The histograms for datasets 2 and 3 suggest a further conclusion: the data slices used for stacking are predominantly chosen from the last four dynamics of the training sets (96.5% and 81.7%). Visual inspection of the US images in dataset 2 revealed that one dominant vessel structure appeared more clearly starting from dynamic 11 onwards. This might have been caused by a change in the characteristics of the organ motion, such as organ drift, or a shift of the US probe and emphasises the need for internal surrogate data.

Fig. 2.
figure 2

Slice selection illustrated as joint histogram for reference and generated deformation fields, respectively. From left to right: datasets 1 to 3.

Qualitative comparison of a sample deformation field is shown in Fig. 3a where the reference and the predicted deformations are overlaid. Satisfactory alignment can be observed with the exception of minor deviations in the region of the intestine and the heart. Visual inspection of the stacked volumes by either of the two methods RDF and GDF revealed only minor discontinuities in organ boundaries and vessel structures.

Quantitative results were computed on the basis of image comparison: Each navigator pair of the test set embraces a data slice acquired at a specific slice position. We computed the difference between the training data slice selected for stacking and the actually acquired MR image representing the ground truth. The error was quantified as mean deformation field after 2D registration was performed using the same registration method as in Sect. 2.1 [11]. The median error lies below 1 mm and the maximum error below 3 mm for all datasets and both methods. The average prediction accuracy can compete with previously reported values [9]. Comparing RDF and GDF, slightly better results were achieved for the reference method which is, however, not available during treatment.

The proposed method required a mean computation time of 20 ms for predicting the deformation field on a NVIDIA Tesla V100 GPU, and 100 ms for slice selection and stacking on a standard CPU. With a prediction horizon of \(t_h = {400}\) ms, the motion model is real-time applicable and allows for online tracking of the target volume.

Fig. 3.
figure 3

Qualitative and quantitative results. (a) Sample motion field of dataset 2 with reference (green) and predicted (yellow) deformations, and (b) error distribution quantified as mean deformation field.
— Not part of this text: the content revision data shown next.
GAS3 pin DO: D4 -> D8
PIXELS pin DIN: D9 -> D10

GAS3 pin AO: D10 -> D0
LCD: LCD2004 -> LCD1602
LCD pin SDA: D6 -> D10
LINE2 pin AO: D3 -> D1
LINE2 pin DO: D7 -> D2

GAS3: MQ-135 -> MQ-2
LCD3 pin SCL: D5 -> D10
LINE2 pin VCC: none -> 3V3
4 Discussion and Conclusion

We presented a novel motion modelling framework which is persuasive in several perspectives: the motion model relies on internal surrogate data, it is patient-specific and capable of predicting dense volume information within reasonable computation time for real-time applications, while training of the regression model can be performed within 7 min only.
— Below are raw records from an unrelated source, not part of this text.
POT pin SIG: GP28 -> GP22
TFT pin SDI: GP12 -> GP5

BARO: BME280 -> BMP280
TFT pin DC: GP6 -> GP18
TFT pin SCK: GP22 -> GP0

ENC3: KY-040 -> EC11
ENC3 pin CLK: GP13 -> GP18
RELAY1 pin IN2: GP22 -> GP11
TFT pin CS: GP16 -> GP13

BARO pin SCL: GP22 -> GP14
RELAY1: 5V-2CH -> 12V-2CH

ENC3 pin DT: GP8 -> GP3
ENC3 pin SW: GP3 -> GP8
We are aware, though, that the proposed approach demands further investigation: It shares the limitation with most motion models that respiration states which have not been observed during pretreatment imaging cannot be reconstructed during dose delivery. This includes in particular, extreme respiration depth or baseline shifts due to organ drift. Also, the motion model is sensitive to the US imaging plane, and a small shift of the US probe may have adverse effects on the outcome. Therefore, the proposed framework requires the patients to remain in supine position with the probe attached to their chests. Future work will aim to alleviate this constraint by, for example, investigating the use of skin tattoos for a precise repositioning of the US probe. Furthermore, the motion model relies on a relatively small amount of training data which bears the danger of overfitting. The current implementation of the cGAN includes dropout but one could consider to additionally apply data augmentation on the input images. Further effort will be devoted towards the development of effective data augmentation strategies and must include a thorough investigation of the robustness of cGANs within the context of motion modelling. Moreover, the formulation of a control criterion which is capable of detecting defective deformation fields or MR volumes is considered an additional necessity in future works.